> _Tasks for this exercise_:
- A) Reproduce the part of the Ryan Sypek biography below from "Ryan Sypek is" up to and including "Hotel, parking cars.", word for word, without any of the material that follows it.
- B) According to the Ryan Sypek biography below, in what year did he graduate from Wayland High School?
- C) Pick up the Ryan Sypek biography below at its final sentence and carry it on, leaving aside the material that comes after it.

-------- Selected passage --------

- Education: Boston University
- Occupations: Real estate broker, actor
- Years active: 2005-present
- Spouse: Kate Winston ​(m. 2017)​
- Children: 1

= Ryan Sypek =

American actor and real estate broker (born 1982)

Ryan Sypek is an American actor and real estate broker.

==Acting career==
He started acting when he was in the sixth grade and also enjoyed playing baseball. He attended Wayland High School, graduating in 2000. After high school graduation, he attended Boston University, spending a semester in London at the London Academy of Music and Dramatic Art. He graduated from Boston University with a Bachelor of Fine Arts Degree. Before getting his role on Wildfire, he worked for the famous Beverly Hills Hotel, parking cars.

-------- Dataset extract --------

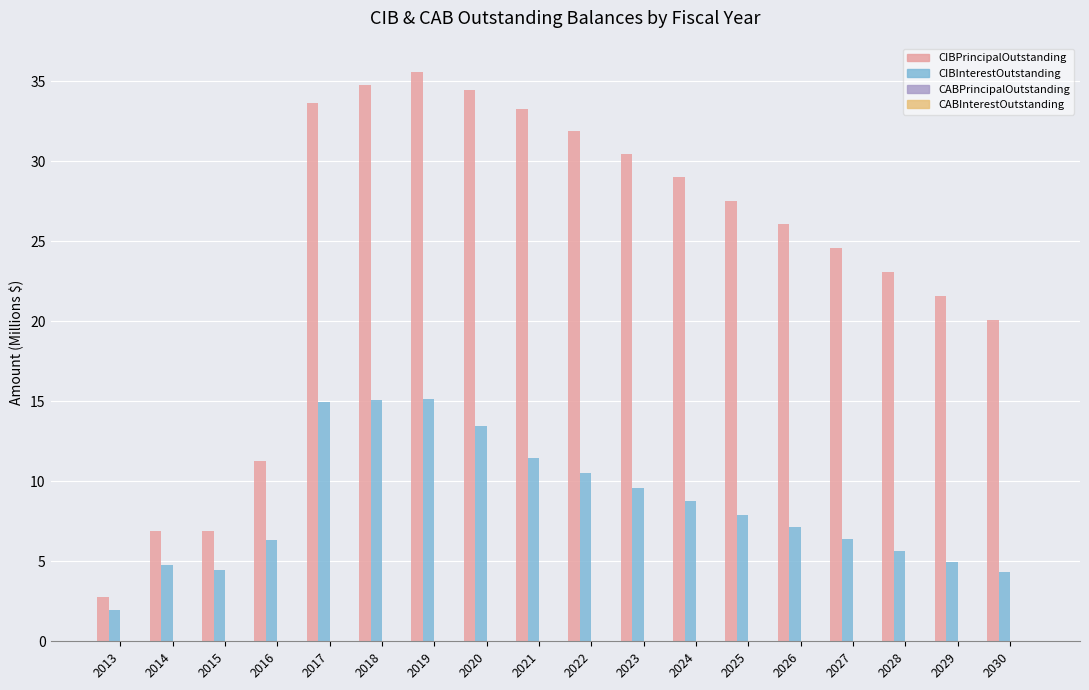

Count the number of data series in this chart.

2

--------

> _Written answers_:
- A)
Ryan Sypek is an American actor and real estate broker.

==Acting career==
He started acting when he was in the sixth grade and also enjoyed playing baseball. He attended Wayland High School, graduating in 2000. After high school graduation, he attended Boston University, spending a semester in London at the London Academy of Music and Dramatic Art. He graduated from Boston University with a Bachelor of Fine Arts Degree. Before getting his role on Wildfire, he worked for the famous Beverly Hills Hotel, parking cars.

- B) 2000

- C)
He played Jack Hunter in The Rose Tattoo at the Huntington Theatre in Boston in 2002. He co-starred in the ABC Family Original TV Series Wildfire, portraying Junior Davis, after initially auditioning for the role of Matt Ritter. He portrayed Sgt. Mills Evans in Private Valentine: Blonde & Dangerous, starring opposite Jessica Simpson. He was also a guest star on an episode of another popular ABC Family show, Greek, as a suitor for the lead character, Casey and as Dylan Boyd in Hollywood Heights.

==Personal life==
In August 2016, Sypek announced his engagement to artist Kate Winston. They were married on September 23, 2017. On June 17, 2021, they welcomed their first child, a girl.

As of 2018, Sypek has been working as a real estate broker in Los Angeles.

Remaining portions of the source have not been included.